Au sommaire du magazine d’information « Complément d’enquête », présenté par Thomas Sotto, ce soir à 23h05 sur France 2, une enquête inédite intitulée « 93 : l'indispensable industrie du shit ».
1 milliard d’euros de chiffre d’affaires par an, 100 000 « salariés » : ces chiffres ahurissants seraient ceux du business de cannabis en Seine-Saint-Denis. A l’ombre des barres d’immeubles, cette économie parallèle s’est imposée. Avec ses bons ou mauvais patrons, ses employés modèles, ses smicards, ses journées de travail et son « code du travail » très particulier.
Aujourd’hui elle « perfuse » l’économie réelle : petits dealers et gros bonnets, avocats, hommes politiques et habitants, tous profitent directement ou indirectement de cette industrie du shit devenue indispensable !

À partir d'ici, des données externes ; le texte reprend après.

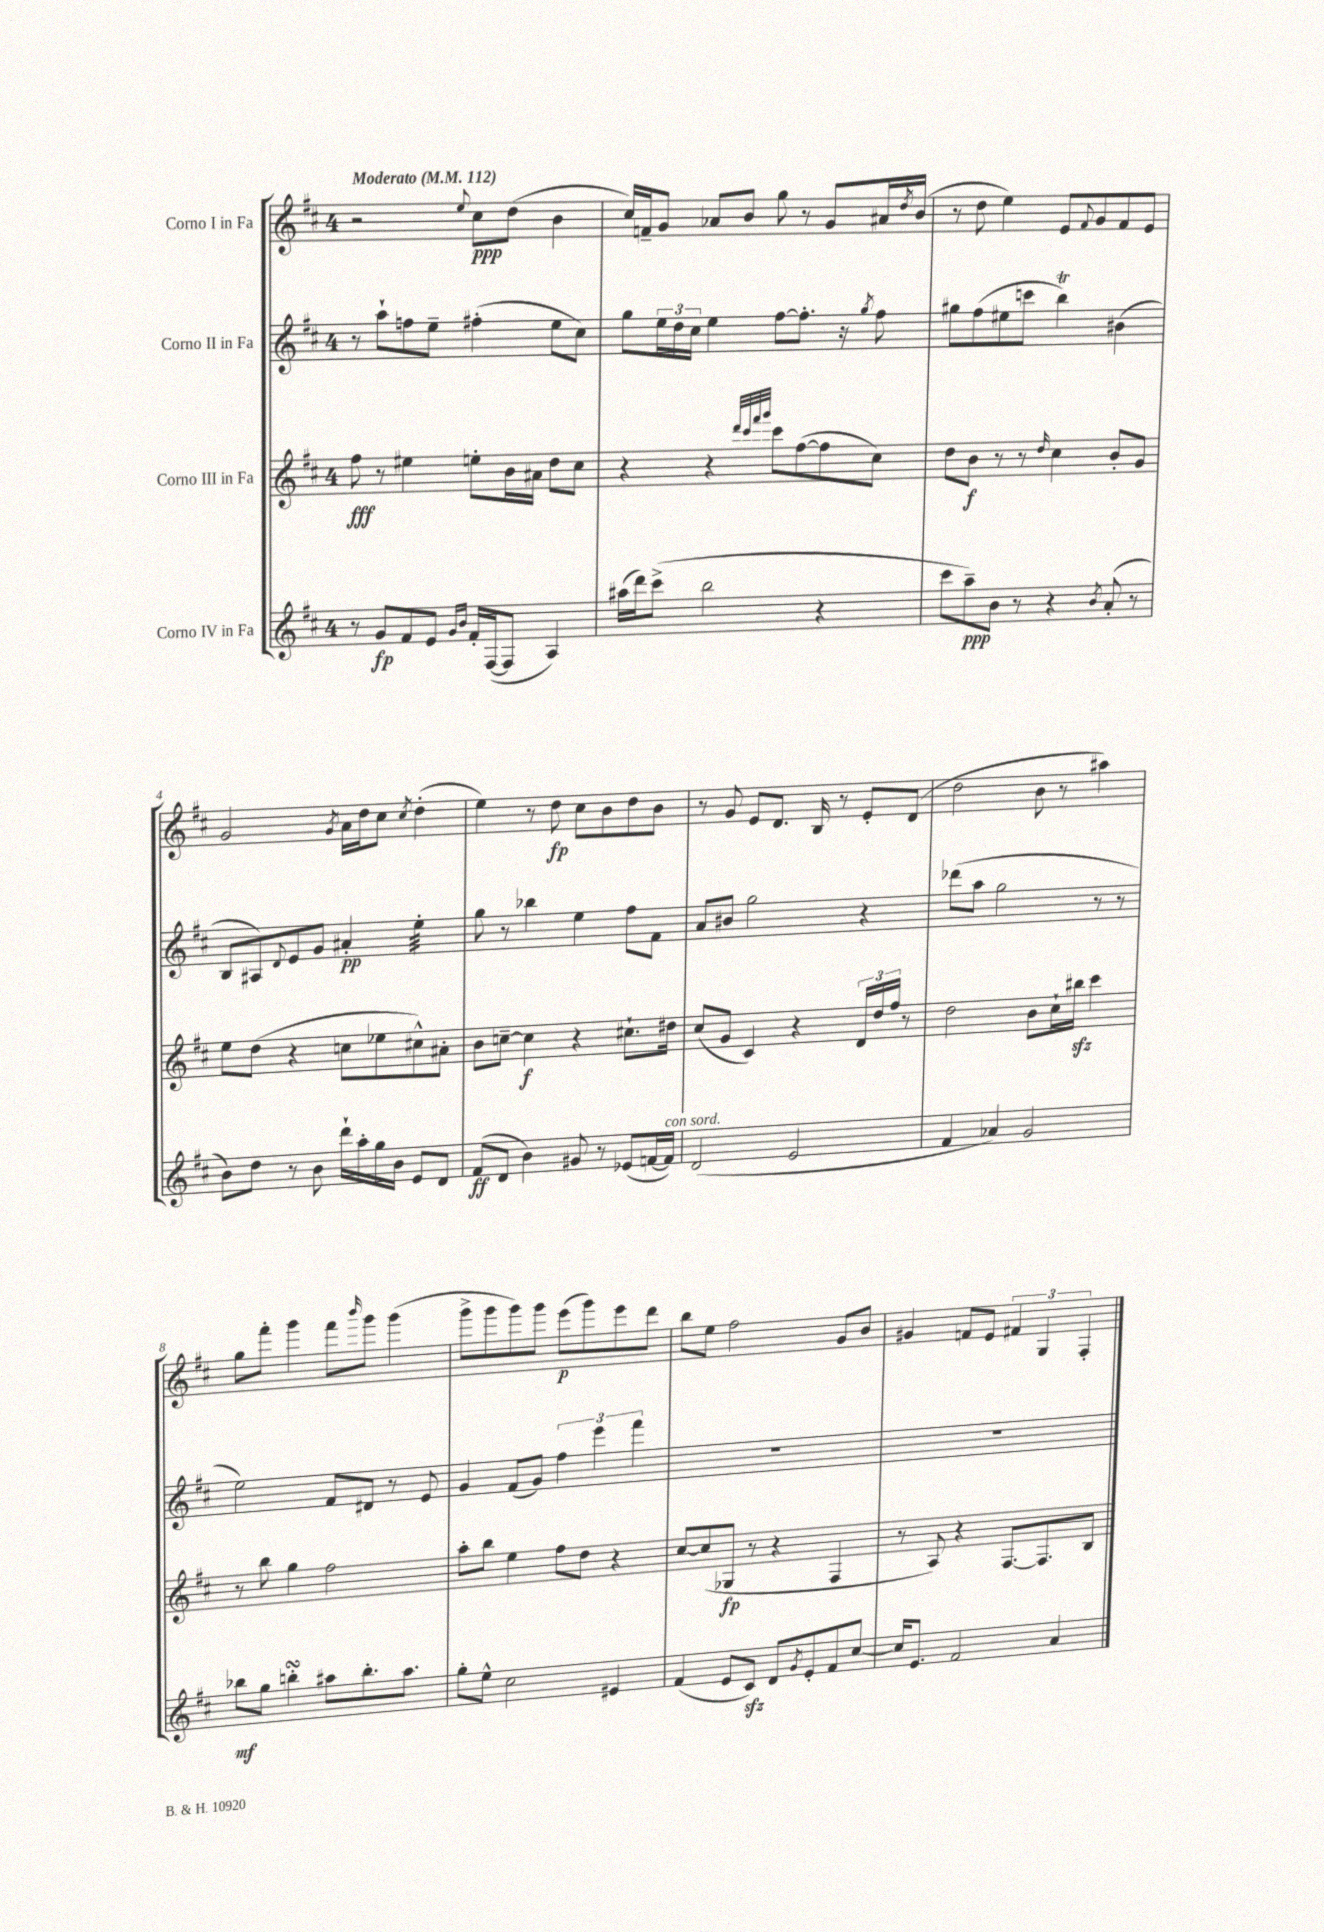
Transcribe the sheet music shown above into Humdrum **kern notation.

Chez les dealers de Saint-Ouen se pressent près de 1 000 clients par jour. A Aulnay-sous-Bois, Saint-Denis ou Bagnolet, certains "fours" rapportent quotidiennement jusqu’à 70 000 euros. Tarik est une petite main, un "charbonneur" : dans son hall d’immeuble, c’est lui qui vend aux clients leurs barrettes de hachisch. Payé à la journée, il n’a bien sûr ni congés payés ni cotisations retraite. Mais son salaire atteint 2 000 euros par mois. Deux mille euros en cash, impossibles à déposer à la banque. Alors, Tarik dépense, et il paie tout en liquide. Des petites coupures dilapidées dans les centres commerciaux du secteur. Loyer, voiture, courses au supermarché, vêtements : "Sans l’argent du trafic, certaines familles ne pourraient pas vivre", raconte le vice-procureur du tribunal de Bobigny.

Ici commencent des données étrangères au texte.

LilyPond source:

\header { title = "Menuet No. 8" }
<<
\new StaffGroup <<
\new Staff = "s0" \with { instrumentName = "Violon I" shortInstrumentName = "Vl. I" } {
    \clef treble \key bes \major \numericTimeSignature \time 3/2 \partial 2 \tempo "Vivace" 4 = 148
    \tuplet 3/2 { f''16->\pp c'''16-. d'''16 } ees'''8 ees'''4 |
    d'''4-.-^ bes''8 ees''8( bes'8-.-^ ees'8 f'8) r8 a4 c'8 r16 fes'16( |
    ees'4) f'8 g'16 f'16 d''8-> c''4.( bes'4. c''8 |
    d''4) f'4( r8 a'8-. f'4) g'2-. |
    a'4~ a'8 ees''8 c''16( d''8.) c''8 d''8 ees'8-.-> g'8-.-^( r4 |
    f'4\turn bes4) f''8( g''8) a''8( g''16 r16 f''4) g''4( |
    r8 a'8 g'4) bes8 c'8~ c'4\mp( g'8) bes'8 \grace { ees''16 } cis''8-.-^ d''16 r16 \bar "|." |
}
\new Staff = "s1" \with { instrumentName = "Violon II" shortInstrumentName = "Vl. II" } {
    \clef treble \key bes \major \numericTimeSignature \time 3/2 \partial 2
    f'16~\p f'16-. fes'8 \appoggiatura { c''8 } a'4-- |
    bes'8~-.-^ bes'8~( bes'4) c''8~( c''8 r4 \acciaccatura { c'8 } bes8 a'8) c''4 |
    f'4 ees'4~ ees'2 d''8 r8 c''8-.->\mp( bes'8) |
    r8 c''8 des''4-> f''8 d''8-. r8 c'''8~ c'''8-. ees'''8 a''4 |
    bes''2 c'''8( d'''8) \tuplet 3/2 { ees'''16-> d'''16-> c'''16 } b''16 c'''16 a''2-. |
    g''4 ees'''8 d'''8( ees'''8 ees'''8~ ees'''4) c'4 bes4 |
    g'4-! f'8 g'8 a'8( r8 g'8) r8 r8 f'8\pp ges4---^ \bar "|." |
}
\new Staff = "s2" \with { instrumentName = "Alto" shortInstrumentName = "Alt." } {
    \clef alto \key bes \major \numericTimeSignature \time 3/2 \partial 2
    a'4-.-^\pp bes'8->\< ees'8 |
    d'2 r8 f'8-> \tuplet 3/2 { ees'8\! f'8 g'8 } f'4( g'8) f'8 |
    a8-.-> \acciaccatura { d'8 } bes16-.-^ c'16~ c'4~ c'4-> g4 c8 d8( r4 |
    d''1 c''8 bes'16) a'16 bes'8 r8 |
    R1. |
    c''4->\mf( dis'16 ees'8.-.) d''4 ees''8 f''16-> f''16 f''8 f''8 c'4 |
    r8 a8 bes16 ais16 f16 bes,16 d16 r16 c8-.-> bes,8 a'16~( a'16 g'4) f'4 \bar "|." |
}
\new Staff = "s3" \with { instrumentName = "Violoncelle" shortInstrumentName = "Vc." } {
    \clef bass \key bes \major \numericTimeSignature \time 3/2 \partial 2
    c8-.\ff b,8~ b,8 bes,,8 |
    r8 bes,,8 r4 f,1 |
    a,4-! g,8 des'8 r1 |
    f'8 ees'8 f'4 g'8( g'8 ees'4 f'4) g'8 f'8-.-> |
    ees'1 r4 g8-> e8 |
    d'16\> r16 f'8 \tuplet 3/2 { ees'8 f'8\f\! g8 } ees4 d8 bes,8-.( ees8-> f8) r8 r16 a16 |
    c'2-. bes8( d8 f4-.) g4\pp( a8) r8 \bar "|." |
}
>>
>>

Qui profite vraiment de ces millions en liquide ? Comment les narcotrafiquants blanchissent-ils cette manne ? L’Etat a-t-il vraiment intérêt à voir cesser la vente de stupéfiants ? Le shit pourrait bien être le premier employeur de Seine-Saint-Denis...
Complément d’enquête sur une industrie florissante, qui ferait vivre nombre de familles et de commerçants du département le plus pauvre de France.